L’Essai sur le Paysage d’Henri Zuber n’est pas un exposé technique de l’artiste comme l’a fait par exemple Léonard de Vinci dans son Traité de la Peinture. Dans ce précieux et célèbre document, Léonard montre que la peinture est gouvernée par des lois et des principes que Zuber ne désavouerait pas. Par exemple  » le soleil semble plus grand sur une eau courante ou quand la surface de l’eau forme des vagues que dans une eau calme » ou encore  » l’air est plus dense près du sol, plus il monte plus il s’allège et devient transparent, par conséquent, ô peintre ! quand tu représentes des montagnes, veille à ce que cette transparence se traduise par la différence de couleur ».

 


Corot

Amoureux des paysages an point de leur consacrer entièrement sa vie, Corot n’a cessé de parcourir la France.

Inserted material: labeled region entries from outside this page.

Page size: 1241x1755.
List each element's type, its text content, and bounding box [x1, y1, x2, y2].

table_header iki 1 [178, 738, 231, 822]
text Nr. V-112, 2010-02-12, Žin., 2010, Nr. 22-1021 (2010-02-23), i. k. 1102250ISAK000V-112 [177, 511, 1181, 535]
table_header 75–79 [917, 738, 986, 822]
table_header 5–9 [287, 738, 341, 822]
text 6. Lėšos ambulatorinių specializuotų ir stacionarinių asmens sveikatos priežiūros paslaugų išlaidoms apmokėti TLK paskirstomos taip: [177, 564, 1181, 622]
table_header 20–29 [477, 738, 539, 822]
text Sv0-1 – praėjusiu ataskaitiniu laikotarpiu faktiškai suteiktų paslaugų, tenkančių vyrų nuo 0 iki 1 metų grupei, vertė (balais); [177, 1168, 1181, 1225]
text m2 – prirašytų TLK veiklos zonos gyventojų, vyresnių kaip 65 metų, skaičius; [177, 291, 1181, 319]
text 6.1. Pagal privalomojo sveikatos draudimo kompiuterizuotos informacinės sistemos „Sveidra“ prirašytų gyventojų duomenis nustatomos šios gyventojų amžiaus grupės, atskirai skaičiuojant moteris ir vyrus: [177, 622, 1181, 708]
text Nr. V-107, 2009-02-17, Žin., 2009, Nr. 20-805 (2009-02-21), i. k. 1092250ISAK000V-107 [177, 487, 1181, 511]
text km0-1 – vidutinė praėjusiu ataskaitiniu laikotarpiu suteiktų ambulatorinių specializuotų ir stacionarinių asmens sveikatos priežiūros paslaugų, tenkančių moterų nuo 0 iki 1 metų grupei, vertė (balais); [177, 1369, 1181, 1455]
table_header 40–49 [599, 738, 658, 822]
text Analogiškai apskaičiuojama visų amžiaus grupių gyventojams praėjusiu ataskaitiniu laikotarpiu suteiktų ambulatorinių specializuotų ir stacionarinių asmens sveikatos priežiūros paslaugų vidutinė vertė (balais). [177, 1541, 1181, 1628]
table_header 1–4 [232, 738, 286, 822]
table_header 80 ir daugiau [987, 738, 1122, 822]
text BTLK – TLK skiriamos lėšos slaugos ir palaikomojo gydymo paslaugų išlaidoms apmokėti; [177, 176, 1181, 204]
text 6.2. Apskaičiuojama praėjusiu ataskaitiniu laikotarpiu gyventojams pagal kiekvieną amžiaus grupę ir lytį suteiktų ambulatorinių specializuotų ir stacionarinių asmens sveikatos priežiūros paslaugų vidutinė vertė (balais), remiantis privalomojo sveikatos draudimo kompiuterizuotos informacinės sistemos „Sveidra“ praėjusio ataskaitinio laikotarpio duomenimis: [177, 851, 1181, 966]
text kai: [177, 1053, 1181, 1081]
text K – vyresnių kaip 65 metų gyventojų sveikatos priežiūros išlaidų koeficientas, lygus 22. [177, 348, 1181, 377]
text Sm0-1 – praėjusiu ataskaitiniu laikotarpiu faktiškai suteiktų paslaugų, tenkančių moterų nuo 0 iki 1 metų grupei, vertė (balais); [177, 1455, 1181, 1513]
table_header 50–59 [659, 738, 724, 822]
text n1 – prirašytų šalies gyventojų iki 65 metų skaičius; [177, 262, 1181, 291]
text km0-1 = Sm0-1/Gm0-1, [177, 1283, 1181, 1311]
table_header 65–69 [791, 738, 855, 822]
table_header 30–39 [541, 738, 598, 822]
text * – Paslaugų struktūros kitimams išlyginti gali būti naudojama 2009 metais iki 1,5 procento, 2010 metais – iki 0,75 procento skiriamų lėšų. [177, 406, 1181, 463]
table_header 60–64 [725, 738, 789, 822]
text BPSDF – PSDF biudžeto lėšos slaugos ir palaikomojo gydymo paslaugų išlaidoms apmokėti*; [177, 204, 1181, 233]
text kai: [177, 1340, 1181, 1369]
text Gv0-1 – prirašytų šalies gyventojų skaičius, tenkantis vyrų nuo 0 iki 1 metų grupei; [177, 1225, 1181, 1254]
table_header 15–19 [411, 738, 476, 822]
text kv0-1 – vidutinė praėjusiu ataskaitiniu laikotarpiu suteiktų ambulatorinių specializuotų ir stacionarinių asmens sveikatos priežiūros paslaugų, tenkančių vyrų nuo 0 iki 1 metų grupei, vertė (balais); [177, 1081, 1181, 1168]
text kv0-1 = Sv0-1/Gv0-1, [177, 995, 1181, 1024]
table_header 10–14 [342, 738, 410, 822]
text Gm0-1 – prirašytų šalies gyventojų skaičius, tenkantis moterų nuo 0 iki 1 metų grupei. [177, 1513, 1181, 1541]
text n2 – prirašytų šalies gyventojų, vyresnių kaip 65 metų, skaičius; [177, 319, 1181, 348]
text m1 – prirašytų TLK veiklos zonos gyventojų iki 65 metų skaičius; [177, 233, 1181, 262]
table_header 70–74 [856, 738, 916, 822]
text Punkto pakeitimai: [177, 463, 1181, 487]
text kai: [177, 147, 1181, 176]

Comment ne pas penser à Henri Zuber, qui n’a tant voyagé à travers la France pour y trouver des sites pittoresques. Corot préférait s’attacher aux rapports de la lumière et de la matière, et à rechercher l’âme du paysage. Parfois il s’autorisait à interpréter la réalité du plein air pour y ajouter à l’atelier des éléments de mémoire, mêlant des figures imaginaires à des visions idéalisées de sous-bois où il se plaisait à évoquer Claude Lorrain ou Poussin. Corot restait fidèle à ses deux qualités dominantes, la sincérité et le naturel. H. Zuber aurait pu faire sien ce commentaire que Maxime du Camp a écrit à propos de Corot :

Les paysages ne sont peut-être pas ceux que l’on voit, mais ils sont ceux que l’on rêve

Georges Clémenceau, devant son portrait, peint par Manet, eut ce seul commentaire : « Il me manque un oeil et j’ai le nez de travers » Manet répondit simplement
« C’est ainsi parce que c’est ainsi ! ».
La terre
Si l’écorce terrestre peut être considérée comme le corps du paysage, la végétation en sera le vêtement et les eaux la parure. Ces vêtements et cette parure sont de véritables trésors dans lesquels le paysagiste puisera pour enrichir son ouvrage. Et, en effet, quelle garde-robe que celle qui contient tout ce que produit le sol, depuis l’herbe la plus humble jusqu’au géant des forêts dont les milliers de feuilles abritent un monde ! depuis le velours ondulé des prairies jusqu’aux fines dentelles des arbres légers ; et lorsque l’heure du repos a sonné pour la végétation, n’est-ce pas encore un spectacle merveilleux que toutes ces ramures fauves, grises ou violacées ornées de leurs parasites, les mousses, les lichens, le gui.